The main achievement of the Shield of the Trinity diagram is to transfer a large part of the essential "mystery" or "paradox" of the Christian doctrine of the Trinity from the realm of complex verbal philosophical abstractions and esoteric theological vocabulary to the realm of simple logic, as presented in the relatively easily graspable form of a concrete and conveniently compact visual diagram. It is remarkable as a basically successful attempt, roughly 800 years old, to represent a complex set of abstract concepts in precise graphic form (as opposed to many of the near-contemporary attempts of Joachim of Fiore and Raymund Lull, which were not so successful).

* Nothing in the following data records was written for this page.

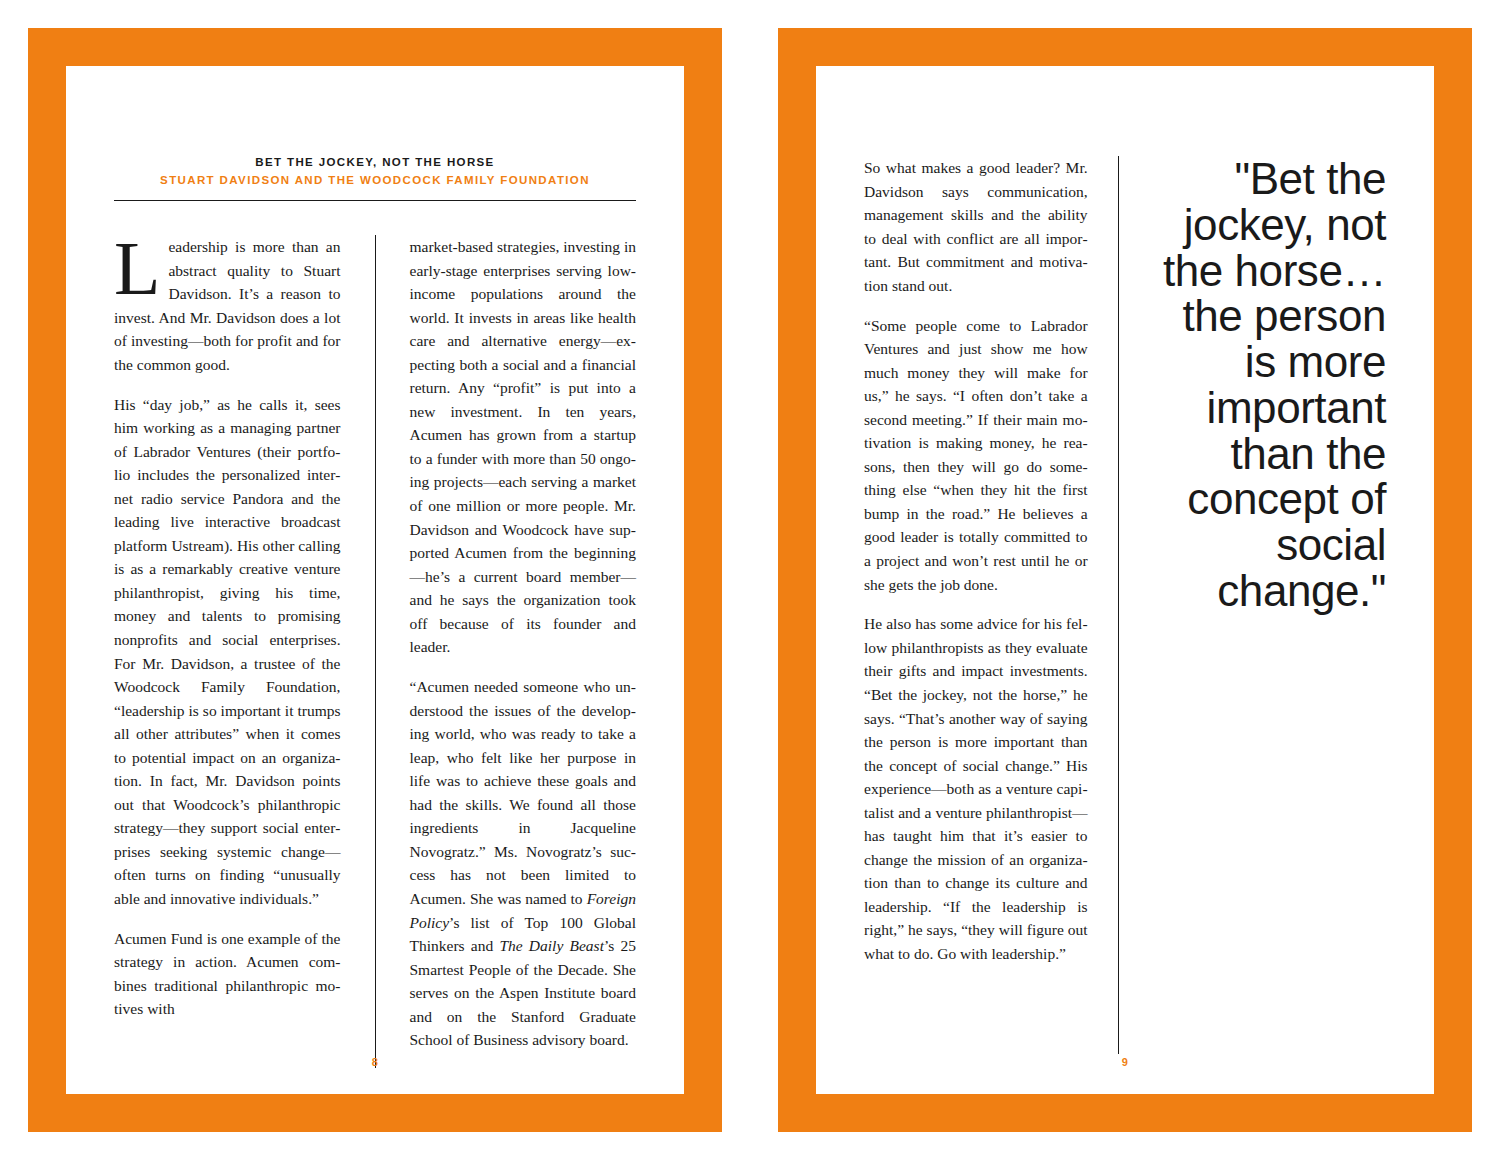Bet the Jockey, Not the Horse
Stuart Davidson and the Woodcock Family Foundation
Leadership is more than an abstract quality to Stuart Davidson. It’s a reason to invest. And Mr. Davidson does a lot of investing—both for profit and for the common good.
His “day job,” as he calls it, sees him working as a managing partner of Labrador Ventures (their portfolio includes the personalized internet radio service Pandora and the leading live interactive broadcast platform Ustream). His other calling is as a remarkably creative venture philanthropist, giving his time, money and talents to promising nonprofits and social enterprises. For Mr. Davidson, a trustee of the Woodcock Family Foundation, “leadership is so important it trumps all other attributes” when it comes to potential impact on an organization. In fact, Mr. Davidson points out that Woodcock’s philanthropic strategy—they support social enterprises seeking systemic change—often turns on finding “unusually able and innovative individuals.”
Acumen Fund is one example of the strategy in action. Acumen combines traditional philanthropic motives with
market-based strategies, investing in early-stage enterprises serving low-income populations around the world. It invests in areas like health care and alternative energy—expecting both a social and a financial return. Any “profit” is put into a new investment. In ten years, Acumen has grown from a startup to a funder with more than 50 ongoing projects—each serving a market of one million or more people. Mr. Davidson and Woodcock have supported Acumen from the beginning—he’s a current board member—and he says the organization took off because of its founder and leader.
“Acumen needed someone who understood the issues of the developing world, who was ready to take a leap, who felt like her purpose in life was to achieve these goals and had the skills. We found all those ingredients in Jacqueline Novogratz.” Ms. Novogratz’s success has not been limited to Acumen. She was named to Foreign Policy’s list of Top 100 Global Thinkers and The Daily Beast’s 25 Smartest People of the Decade. She serves on the Aspen Institute board and on the Stanford Graduate School of Business advisory board.
8
So what makes a good leader? Mr. Davidson says communication, management skills and the ability to deal with conflict are all important. But commitment and motivation stand out.
“Some people come to Labrador Ventures and just show me how much money they will make for us,” he says. “I often don’t take a second meeting.” If their main motivation is making money, he reasons, then they will go do something else “when they hit the first bump in the road.” He believes a good leader is totally committed to a project and won’t rest until he or she gets the job done.
He also has some advice for his fellow philanthropists as they evaluate their gifts and impact investments. “Bet the jockey, not the horse,” he says. “That’s another way of saying the person is more important than the concept of social change.” His experience—both as a venture capitalist and a venture philanthropist—has taught him that it’s easier to change the mission of an organization than to change its culture and leadership. “If the leadership is right,” he says, “they will figure out what to do. Go with leadership.”
"Bet the jockey, not the horse… the person is more important than the concept of social change."
9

Thus it is probably one of the oldest meaningful "graphs", in the sense of graph theory (technically, it is a complete graph on 4 vertices, the same as the vertices and edges of a tetrahedron).

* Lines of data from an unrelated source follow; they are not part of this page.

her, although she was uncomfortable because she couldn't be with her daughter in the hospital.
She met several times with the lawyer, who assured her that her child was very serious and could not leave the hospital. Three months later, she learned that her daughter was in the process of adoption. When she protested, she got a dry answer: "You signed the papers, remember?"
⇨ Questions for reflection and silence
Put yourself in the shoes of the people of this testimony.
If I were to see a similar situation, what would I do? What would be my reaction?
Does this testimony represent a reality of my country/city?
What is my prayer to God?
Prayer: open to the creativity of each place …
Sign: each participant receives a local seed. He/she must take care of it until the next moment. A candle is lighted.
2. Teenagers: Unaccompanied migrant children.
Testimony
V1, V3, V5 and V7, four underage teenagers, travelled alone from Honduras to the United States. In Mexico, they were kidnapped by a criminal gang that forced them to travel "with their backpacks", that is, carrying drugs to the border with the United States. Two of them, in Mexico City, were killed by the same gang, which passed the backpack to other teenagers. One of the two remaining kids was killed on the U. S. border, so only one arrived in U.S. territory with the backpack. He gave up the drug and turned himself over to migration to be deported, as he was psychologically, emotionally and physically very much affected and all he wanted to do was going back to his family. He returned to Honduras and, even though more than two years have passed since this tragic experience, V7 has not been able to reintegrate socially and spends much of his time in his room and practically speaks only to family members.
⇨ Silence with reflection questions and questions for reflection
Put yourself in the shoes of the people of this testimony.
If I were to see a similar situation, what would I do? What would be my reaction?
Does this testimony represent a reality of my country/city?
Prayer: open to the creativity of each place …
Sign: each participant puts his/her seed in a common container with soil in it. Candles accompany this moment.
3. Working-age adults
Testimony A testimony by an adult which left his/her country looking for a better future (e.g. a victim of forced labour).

Of course, if the diagram is interpreted according to ordinary logic, then it contains a number of contradictions (since the set of twelve propositions listed above is mutually contradictory). However, if the three links connecting the three outer nodes of the diagram to the center node are interpreted as representing a non-transitive quasi-equivalence relation (where the statement "A is equivalent to C" does not follow from the two statements "A is equivalent to B" and "B is equivalent to C"), then the diagram is fully logically coherent and non-self-contradictory. So the medieval Shield of the Trinity diagram could be considered to contain some implicit kernel of the idea of alternative logical systems.

Unlike some other logical or mathematical constructs sometimes offered as analogies for the Trinity (such as the Venn diagram and the cube viewed by inhabitants of a two-dimensional plane), the Shield of the Trinity does not too easily lend itself to interpretations which are non-orthodox from the traditional mainstream Christian point of view.